Friday, August 24, 2018

ada jeda yang kita ukir sendiri
dan spasi yang kita ketik sendiri

sebab kita akan selalu berjarak,
bukan oleh ruang dan waktu,
tapi oleh batas,
dan tidak ada jarak yang lebih nyata daripada itu,
atau lebih kejam daripada itu, aku tidak tahu yang mana,

sialnya,
kita sama-sama paham akan batas,
sama-sama selalu melangkah mundur,
sama-sama mempersilakan pergi,

padahal kita mungkin cuma ingin berteman,
tidak lebih dari itu

sebab nyatanya bicara denganmu cukup menyenangkan

ya, terimakasih sudah membantu dengan lakban dan kresek hitam
juga angkut-angkut kertas di gelapnya stadion

hehe

Thursday, August 09, 2018

Di penghujung malam, kamu dan aku selalu tahu, masih ada pagi yang akan kembali menyapa dan hari untuk kembali dilalui.

Sesekali kamu dan aku menghela nafas dalam, menatapi esok yang akan segera hadir padahal lelah hari ini belum sepenuhnya beranjak pergi.

Tak apa, di bawah kuning lampu malam ini, aku melihat lekuk manis ujung bibirmu, juga sabit senyum di matamu, meski suaramu serak, kantung matamu hitam, wajahmu pucat, senyum penuh kesederhanaan itu membuatku percaya,
kamu lebih dari mampu menghadapi esok juga esok-esok setelahnya.

Kamu dan aku,
walau waktu kita hanya sepenggal malam,
semoga seterusnya bisa berbagi lelah seperti ini, hingga kita menua bersama,
menikmati secangkir teh di kursi kayu tua di teras rumah,
dengan langkah-langkah kaki kecil berlarian,
dengan suara-suara kecil bersahutan,
dengan mata-mata polos yang masih lugu memandang dunia

Kamu dan aku akan jadi tim yang hebat, dan lebih kepada karena aku banyak belajar darimu.

Ku harap kamu menemaniku membesarkan anak-anakku, cucu-cucumu,
Ku harap kamu menemani aku, hingga rambutku mulai tumbuh uban seperti sebagian rambutmu yang sudah tak lagi hitam,
temani aku terus ya, buk

Tuesday, August 07, 2018

tentang idealisme

"Idealisme adalah kemewahan terakhir yang dimiliki mahasiswa"

Tapi aku tu bingung,
Kalau ujian masih nyontek,
Kalau kuliah masih TA,
Kalau bikin tugas cuma copas dari temen,
Kalau bikin spj atau lpj masih manipulasi sana-sini,

Idealisme yang mana sih, yang sedang kita bicarakan?

tentang doa


Pernah berpikir gak, bahwa setelah sujud penuh simpuh kamu menghamba, setelah tengadah tanganmu setiap sepertiga malam, namun do'a mu tak kunjung Allah kabulkan itu mungkin karena kamu tidak baik dimataNya? 
Karena Ia tidak mencintaimu? 
Pernah berpikir seperti itu?

Bila pernah, coba ingat lagi kisah Nuh yang berdoa selama 950 tahun tapi orang terdekatnya tetap tidak beriman.

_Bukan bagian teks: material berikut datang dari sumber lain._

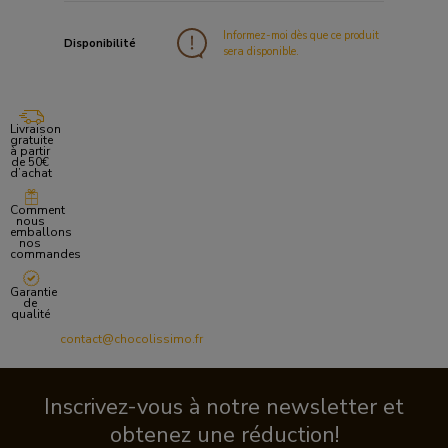
Informez-moi dès que ce produit
Disponibilité
sera disponible.
Livraison
gratuite
à partir
de 50€
d’achat
Comment
nous
emballons
nos
commandes
Garantie
de
qualité
contact@chocolissimo.fr
Inscrivez-vous à notre newsletter et
obtenez une réduction!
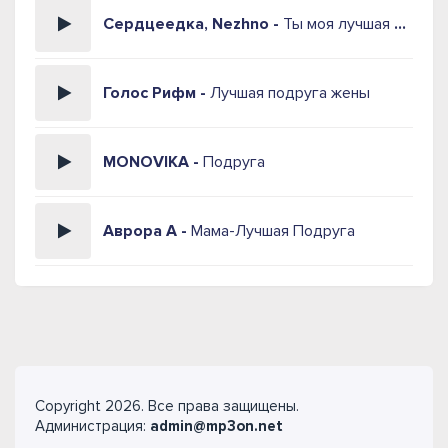
Сердцеедка, Nezhno -
Ты моя лучшая подруга
Голос Рифм -
Лучшая подруга жены
MONOVIKA -
Подруга
Аврора А -
Мама-Лучшая Подруга
Copyright 2026. Все права защищены.
Администрация:
admin@mp3on.net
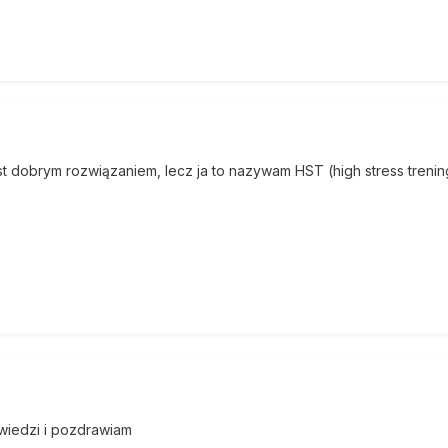
est dobrym rozwiązaniem, lecz ja to nazywam HST (high stress treni
wiedzi i pozdrawiam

Kisah Muhammad yang berdoa bagi pamannya, tapi tetap melawannya hingga akhir. Kisah Yaqub yang berdoa sambil menangis hingga hilang penglihatannya atas kerinduan terhadap putranya Yusuf. 
Dan apakah mereka bukan orang-orang yang begitu mulia dan begitu Allah cintai?
Maka doa-mu tak pernah jadi sebab akan pemberian Allah. 
Berdoa adalah perbincangan akrabmu dengaNya. Wujud penghambaan bahwa kita, manusia, adalah tidak berdaya. 

Dikabulkan atau tidak, bukan itu poinnya. Terus berdoa apapun kondisinya, itu intinya.
Maka dicintai atau tidak kita oleh Allah bukan atas dikabulkan atau tidaknya doa dan pinta kita. Dicintai atau tidaknya kita oleh Allah adalah ketika lisan dan hati kita masih tergerakan dan Allah perkenankan untuk selalu berdoa.